В Кемнице, городе ткачей, нам, как почетным гостям, разрешили посмотреть закрытый на ремонт Чулочный музей. Сама директорша с величайшей осторожностью расправила на руке старинный, расшитый стразами шелковый чулок — точно такой же, по ее словам, был найден в чемодане пассажирки с «Титаника».
— Ты, Фолькер, становишься невидимым. Нет, флуоресцентным. Мерцающим. Я могу представить тебя молодым, старым и вообще в любом возрасте.
— Так с ней всегда бывает, через какое-то время.
— С жизнью?
— С жизнью.
— Это и есть вечность?
Наступило лето. Память моя сопротивляется вытеснению.

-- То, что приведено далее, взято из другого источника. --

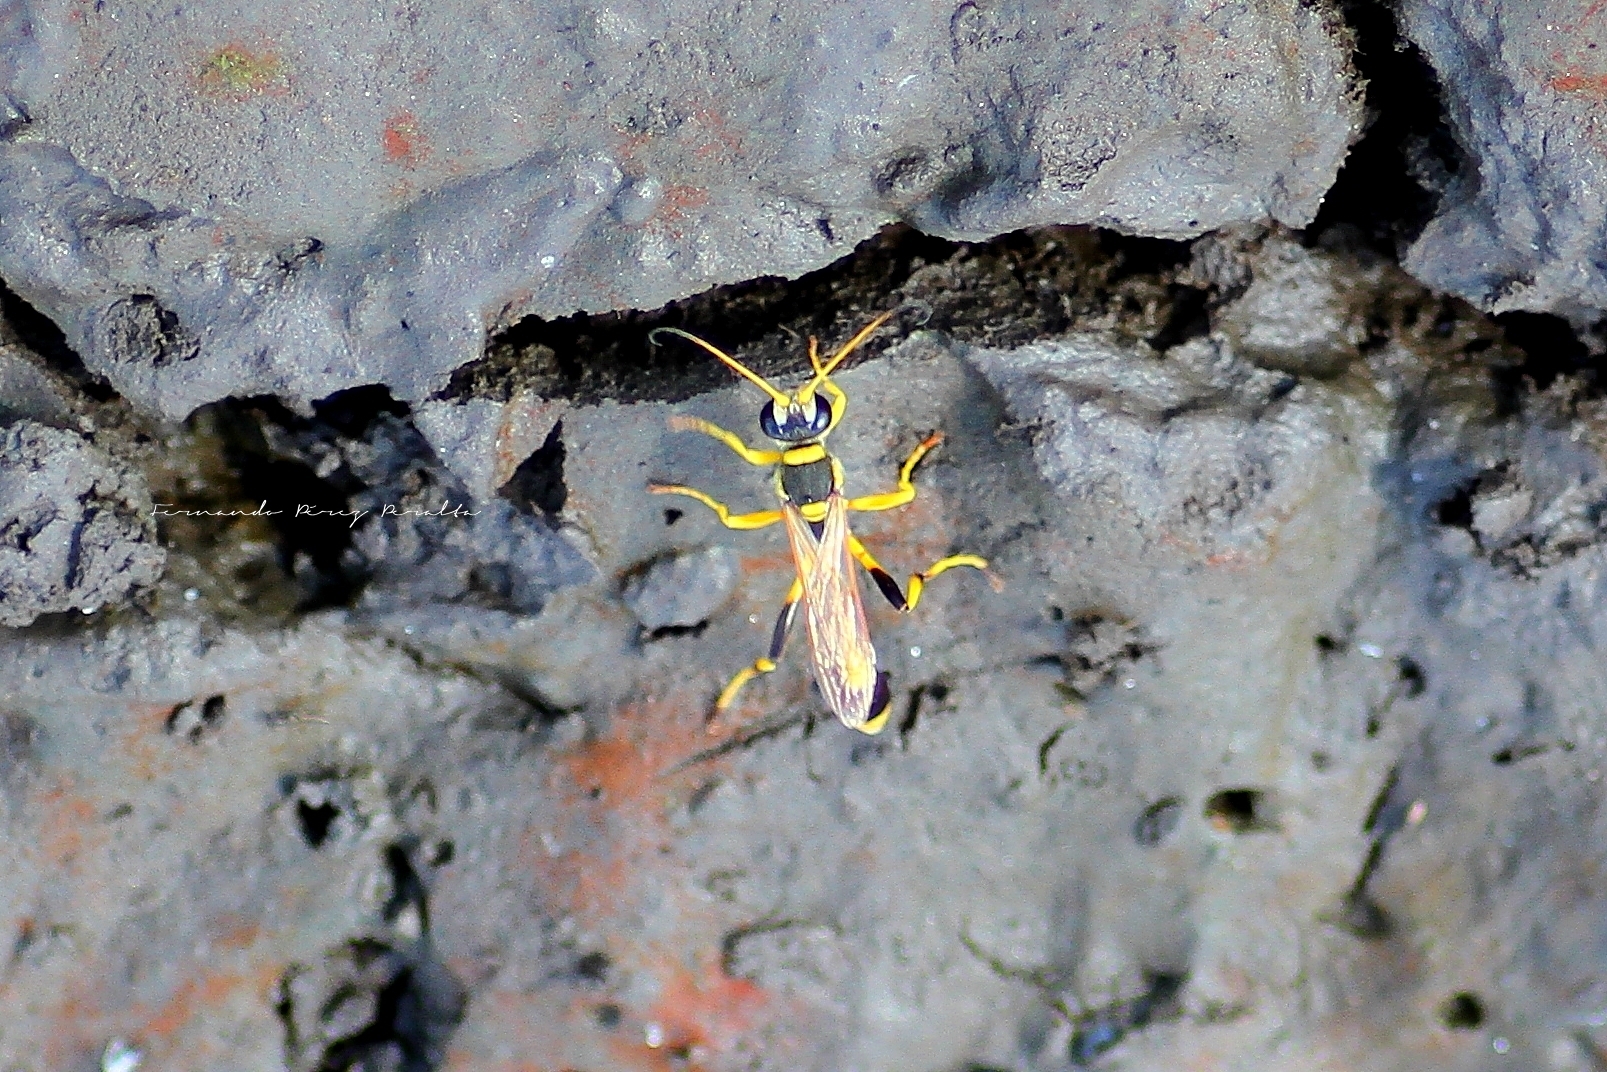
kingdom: Animalia
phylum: Arthropoda
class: Insecta
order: Hymenoptera
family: Sphecidae
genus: Sceliphron
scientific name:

Я не знаю, какой объем прошлого допустимо хранить в себе или насколько обновленным и деятельным мне сейчас следует быть. Не знаю, как обрести другую радость, кроме той, что помнит о безднах, от которых не избавлен никто из нас. И разве я не возвращаю себе — постепенно — умение радоваться жизни, когда думаю, что целых двадцать три года был любим и научался все в большей мере воздавать любовью за эту любовь? Мы с Фолькером были по-настоящему близки, могли во всем положиться друг на друга. Если один опаздывал, пусть даже на час, другой его ждал. Я без чьей-либо помощи занимался погрузкой картин, когда мой друг больше не мог их поднимать.
В оставшихся после него бумагах нашлись все факсы, которые я когда-либо ему посылал: Как прошла выставка в Битигхайме-Биссингене?
[248]
Вернулся благополучно? Знаешь, что сказал однажды Жюльен Грин?
[249]
«Я пишу свои книги, чтобы понять, что в них написано». Были там и факсы с текстами моих эссе, из которых Фолькер вычеркивал словечки возможно, кажется, вероятно, которыми я злоупотреблял, желая смягчить категоричность высказываний.